Example, when there are more than 40% of change, we should refresh instead of incremental load.
Chapter 13
8/ Question 8: Give examples of four types of data quality problems.
Your answer 8:
Dummy values in fields: user can fill a temporary for Social Security number
Absence of data values: value of demographic field is omitted
Violation of business rules: In a payroll system, an obvious business rule is that the days worked in a
year plus the vacation days, holidays, and sick days cannot exceed 365 or 366.
Inconsistent values: the gender field can assign True/False in one system and Male/Female in other
system
Chapter 15
9/ Question 9: What is meant by slice-and-dice?
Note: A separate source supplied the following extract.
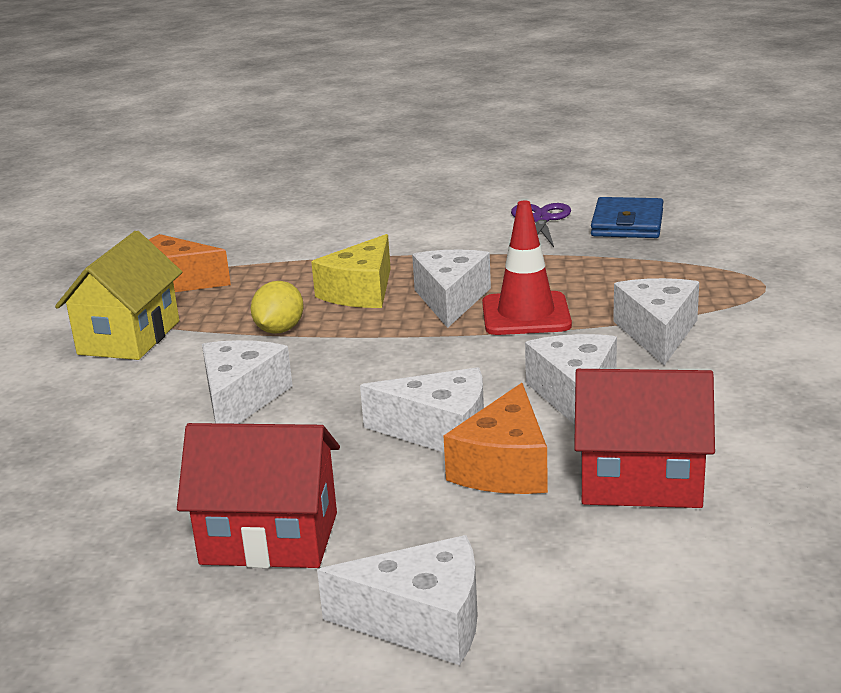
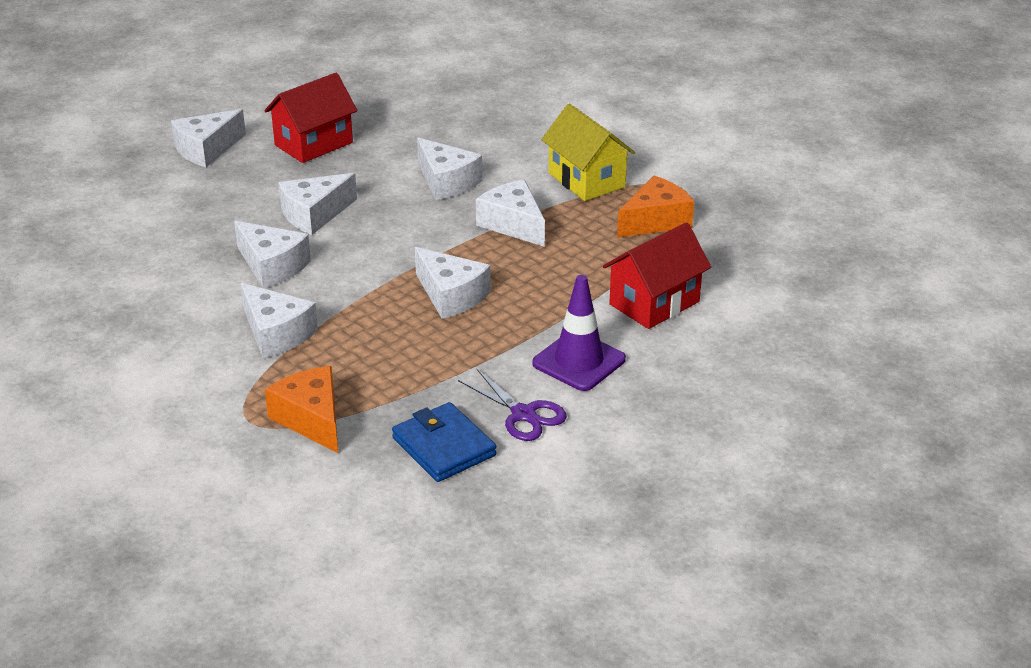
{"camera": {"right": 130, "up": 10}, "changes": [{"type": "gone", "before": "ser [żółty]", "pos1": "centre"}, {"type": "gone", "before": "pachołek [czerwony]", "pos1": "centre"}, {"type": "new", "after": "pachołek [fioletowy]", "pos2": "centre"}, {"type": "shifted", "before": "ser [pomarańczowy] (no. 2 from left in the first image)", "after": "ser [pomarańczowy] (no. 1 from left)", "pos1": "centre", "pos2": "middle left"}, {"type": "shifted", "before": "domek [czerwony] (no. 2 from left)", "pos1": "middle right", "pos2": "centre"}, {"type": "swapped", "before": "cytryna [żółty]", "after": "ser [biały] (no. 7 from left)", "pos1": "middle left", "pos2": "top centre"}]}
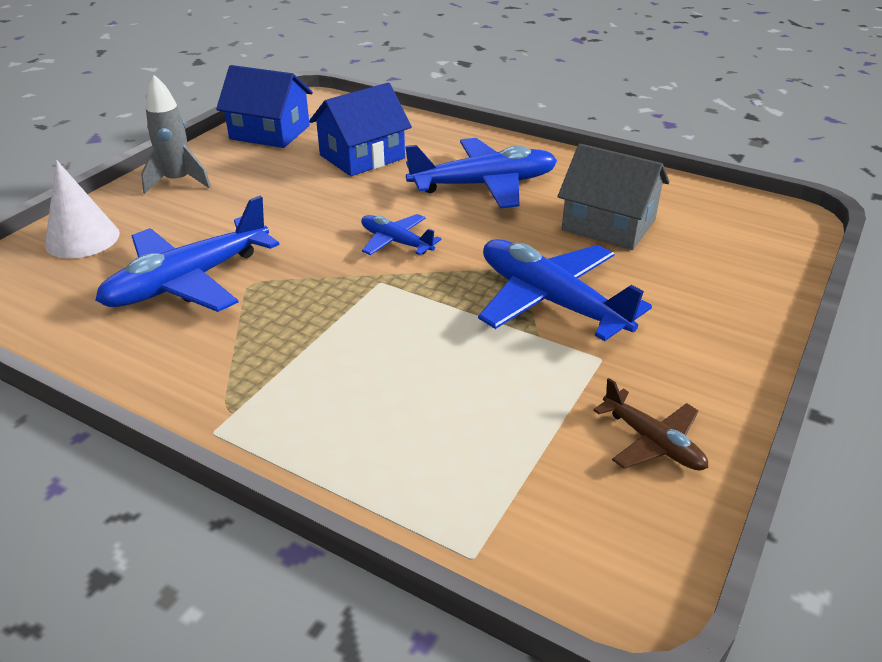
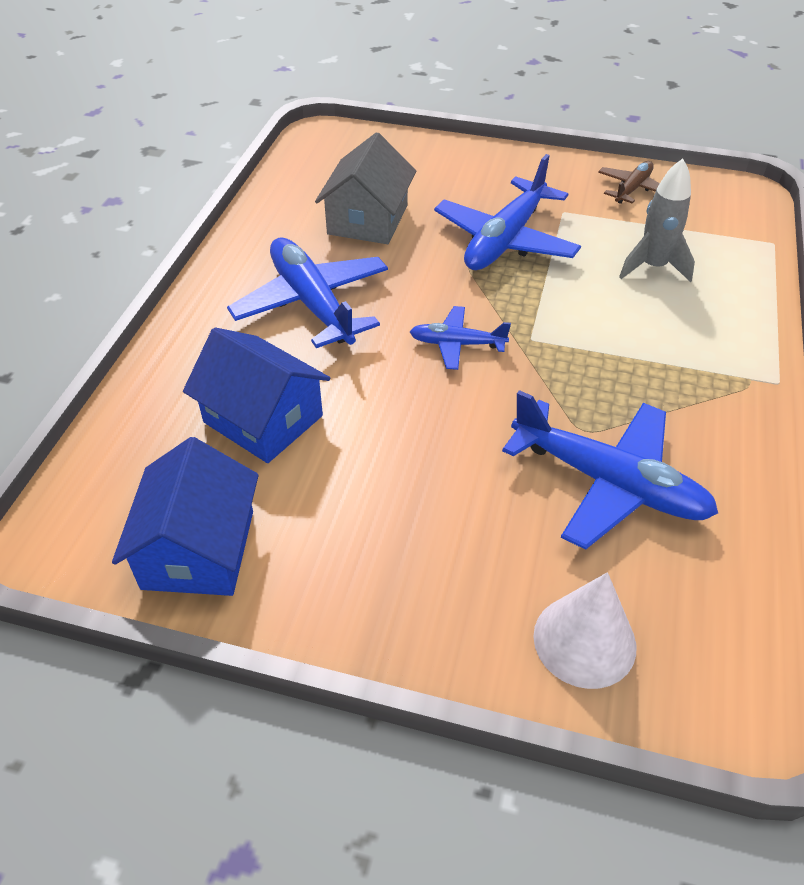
{"camera": {"right": -105, "up": 10}, "changes": [{"type": "shifted", "before": "rakieta [szary]", "pos1": "top left", "pos2": "top right"}, {"type": "rotated", "before": "samolot [niebieski] (no. 2 from left)", "pos1": "centre", "pos2": "centre", "turn": 75}]}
Give an example.
Your answer 9:
Slice: an operation that selects one specific dimension from a given data cube and provides a new
sub-cube
Dice: an operation that selects two or more dimensions from a given data cube and provides a new
sub-cube
To slice-and-dice is to break a body of information down into smaller parts or to examine it from
different viewpoints so that you can understand it better.
Example: in company, have 3 fields: product, time, location. You can slice and dice it and presentation
on table 2 direction
10/ Question 10: Discuss two reasons why feeding data into the OLAP system directly from the source
operational systems is not recommended.
Your answer 10:
Database is updated everyday, feeding data into the OLAP system directly from the source
operational systems make it more slowly
Business users must access the data continually frequently, with slow system, make business to hard
to plan the strategy quickly, accurately.